Work instructions
The records underneath are to be printed in full and exactly, with no pictures carried over.

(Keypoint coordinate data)
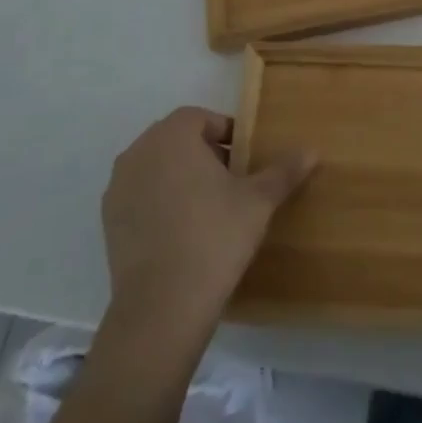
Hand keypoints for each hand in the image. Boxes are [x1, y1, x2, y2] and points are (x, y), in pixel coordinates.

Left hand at [101, 107, 314, 336]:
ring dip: (181, 176)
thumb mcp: (259, 201)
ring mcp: (118, 188)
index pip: (199, 117)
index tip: (245, 158)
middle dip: (204, 153)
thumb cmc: (215, 236)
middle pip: (176, 140)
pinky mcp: (109, 221)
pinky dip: (161, 202)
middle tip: (233, 181)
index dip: (226, 132)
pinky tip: (183, 231)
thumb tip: (312, 150)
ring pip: (156, 167)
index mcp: (172, 137)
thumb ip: (283, 171)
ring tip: (209, 207)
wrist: (163, 304)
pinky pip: (141, 196)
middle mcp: (138, 153)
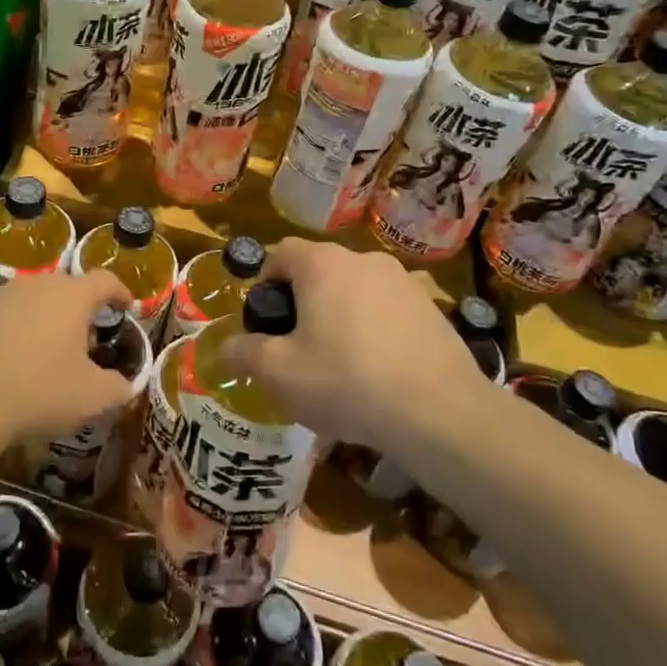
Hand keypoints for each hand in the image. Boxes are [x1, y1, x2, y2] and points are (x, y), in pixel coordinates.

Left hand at [0, 268, 136, 446]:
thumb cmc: (38, 392)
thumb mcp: (92, 398)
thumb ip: (117, 387)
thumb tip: (124, 385)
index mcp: (70, 296)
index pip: (105, 281)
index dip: (120, 292)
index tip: (125, 307)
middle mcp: (33, 284)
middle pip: (64, 289)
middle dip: (77, 311)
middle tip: (81, 343)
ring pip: (27, 301)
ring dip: (39, 319)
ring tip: (38, 354)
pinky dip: (4, 332)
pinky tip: (0, 362)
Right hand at [219, 239, 487, 452]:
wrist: (439, 412)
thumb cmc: (346, 382)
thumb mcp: (280, 374)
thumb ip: (246, 353)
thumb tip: (226, 347)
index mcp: (323, 264)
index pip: (281, 253)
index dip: (266, 282)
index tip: (266, 322)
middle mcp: (364, 260)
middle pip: (320, 271)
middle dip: (303, 303)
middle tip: (297, 348)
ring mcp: (404, 282)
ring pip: (356, 292)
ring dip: (340, 317)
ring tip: (340, 366)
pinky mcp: (432, 308)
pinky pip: (388, 311)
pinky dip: (375, 331)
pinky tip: (378, 373)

Result of the exercise
Hand keypoints for each hand in the image. Boxes are [x1, y1, x2, y2] and points are (x, y), in pixel coordinates.

Left hand at [101, 107, 314, 336]:
ring dip: (181, 176)
thumb mcp: (259, 201)
ring mcp: (118, 188)
index pip: (199, 117)
index tip: (245, 158)
middle dip: (204, 153)
thumb cmc: (215, 236)
middle pip: (176, 140)
pinky mcp: (109, 221)
pinky dip: (161, 202)
middle tip: (233, 181)
index dip: (226, 132)
pinky tip: (183, 231)
thumb tip: (312, 150)
ring pip: (156, 167)
index mcp: (172, 137)
thumb ip: (283, 171)
ring tip: (209, 207)
wrist: (163, 304)
pinky pip: (141, 196)
middle mcp: (138, 153)
Hand keypoints for each hand in the image. Boxes are [x1, y1, x2, y2] and points are (x, y), in pixel coordinates.

Left hand at [0, 268, 136, 446]:
thumb cmc: (38, 392)
thumb mcp: (92, 398)
thumb ip: (117, 387)
thumb tip: (124, 385)
index mcp: (70, 296)
index pip: (105, 281)
index dip: (120, 292)
index tip: (125, 307)
middle mcp: (33, 284)
middle pip: (64, 289)
middle dip: (77, 311)
middle tip: (81, 343)
ring pip: (27, 301)
ring dip: (39, 319)
ring tip: (38, 354)
pinky dip: (4, 332)
pinky tip: (0, 362)
Right hand at [219, 239, 487, 452]:
wrist: (439, 412)
thumb cmc: (346, 382)
thumb mcp: (280, 374)
thumb ip: (246, 353)
thumb tip: (226, 347)
index mcp: (323, 264)
index pip: (281, 253)
index dip: (266, 282)
index tip: (266, 322)
middle mcp: (364, 260)
middle pip: (320, 271)
middle dip: (303, 303)
middle tip: (297, 348)
ring mcp: (404, 282)
ring pip: (356, 292)
ring dip: (340, 317)
ring tip: (340, 366)
pinky mcp: (432, 308)
pinky pip: (388, 311)
pinky dip: (375, 331)
pinky tip: (378, 373)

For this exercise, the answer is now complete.